• [What the exercise asks] In the records, find every line with the word "mets" and copy it out.

(Stored entries)
⁂

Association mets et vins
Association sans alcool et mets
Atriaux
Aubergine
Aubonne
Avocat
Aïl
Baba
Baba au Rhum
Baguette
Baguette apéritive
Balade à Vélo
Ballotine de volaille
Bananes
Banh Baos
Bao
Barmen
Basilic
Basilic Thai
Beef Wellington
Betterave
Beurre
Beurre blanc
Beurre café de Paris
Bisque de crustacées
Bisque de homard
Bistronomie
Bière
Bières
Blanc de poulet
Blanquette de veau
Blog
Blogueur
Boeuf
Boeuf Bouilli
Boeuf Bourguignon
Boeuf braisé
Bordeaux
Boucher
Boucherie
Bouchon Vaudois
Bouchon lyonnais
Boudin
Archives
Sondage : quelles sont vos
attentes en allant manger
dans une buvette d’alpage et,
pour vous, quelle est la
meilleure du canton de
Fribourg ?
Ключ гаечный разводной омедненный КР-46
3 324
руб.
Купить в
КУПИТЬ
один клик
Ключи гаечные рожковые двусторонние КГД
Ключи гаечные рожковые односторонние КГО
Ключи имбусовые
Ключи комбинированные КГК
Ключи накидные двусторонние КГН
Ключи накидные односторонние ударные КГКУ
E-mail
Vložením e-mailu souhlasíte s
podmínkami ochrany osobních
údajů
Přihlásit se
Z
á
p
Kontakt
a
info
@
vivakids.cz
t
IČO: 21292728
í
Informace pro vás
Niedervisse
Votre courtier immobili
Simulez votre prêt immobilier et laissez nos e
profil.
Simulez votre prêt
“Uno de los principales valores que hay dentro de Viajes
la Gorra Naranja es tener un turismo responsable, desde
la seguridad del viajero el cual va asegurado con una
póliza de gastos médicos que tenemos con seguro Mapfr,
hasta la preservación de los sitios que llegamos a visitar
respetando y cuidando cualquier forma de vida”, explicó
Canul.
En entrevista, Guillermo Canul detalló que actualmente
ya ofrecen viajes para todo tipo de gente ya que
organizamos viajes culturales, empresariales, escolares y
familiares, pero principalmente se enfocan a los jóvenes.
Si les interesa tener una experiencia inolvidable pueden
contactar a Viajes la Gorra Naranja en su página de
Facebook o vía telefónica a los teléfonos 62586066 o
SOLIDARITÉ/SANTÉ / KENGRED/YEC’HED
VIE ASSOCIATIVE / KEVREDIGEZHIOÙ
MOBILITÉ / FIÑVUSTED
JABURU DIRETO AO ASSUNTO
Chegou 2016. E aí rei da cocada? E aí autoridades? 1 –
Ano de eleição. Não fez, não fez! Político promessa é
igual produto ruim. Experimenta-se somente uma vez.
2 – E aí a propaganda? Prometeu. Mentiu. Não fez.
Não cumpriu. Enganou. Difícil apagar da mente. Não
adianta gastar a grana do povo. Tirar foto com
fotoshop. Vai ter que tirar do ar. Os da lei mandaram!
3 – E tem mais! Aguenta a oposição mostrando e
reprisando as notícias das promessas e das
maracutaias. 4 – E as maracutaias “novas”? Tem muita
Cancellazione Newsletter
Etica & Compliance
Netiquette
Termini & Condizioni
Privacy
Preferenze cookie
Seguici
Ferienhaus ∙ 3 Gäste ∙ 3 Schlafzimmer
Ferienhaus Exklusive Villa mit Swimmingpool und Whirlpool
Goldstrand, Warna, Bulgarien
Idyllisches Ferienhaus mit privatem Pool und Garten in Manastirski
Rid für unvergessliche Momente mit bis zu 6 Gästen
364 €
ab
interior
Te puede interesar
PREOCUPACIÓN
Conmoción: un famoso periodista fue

⁂

• [The answer]
Association mets et vins
Association sans alcool et mets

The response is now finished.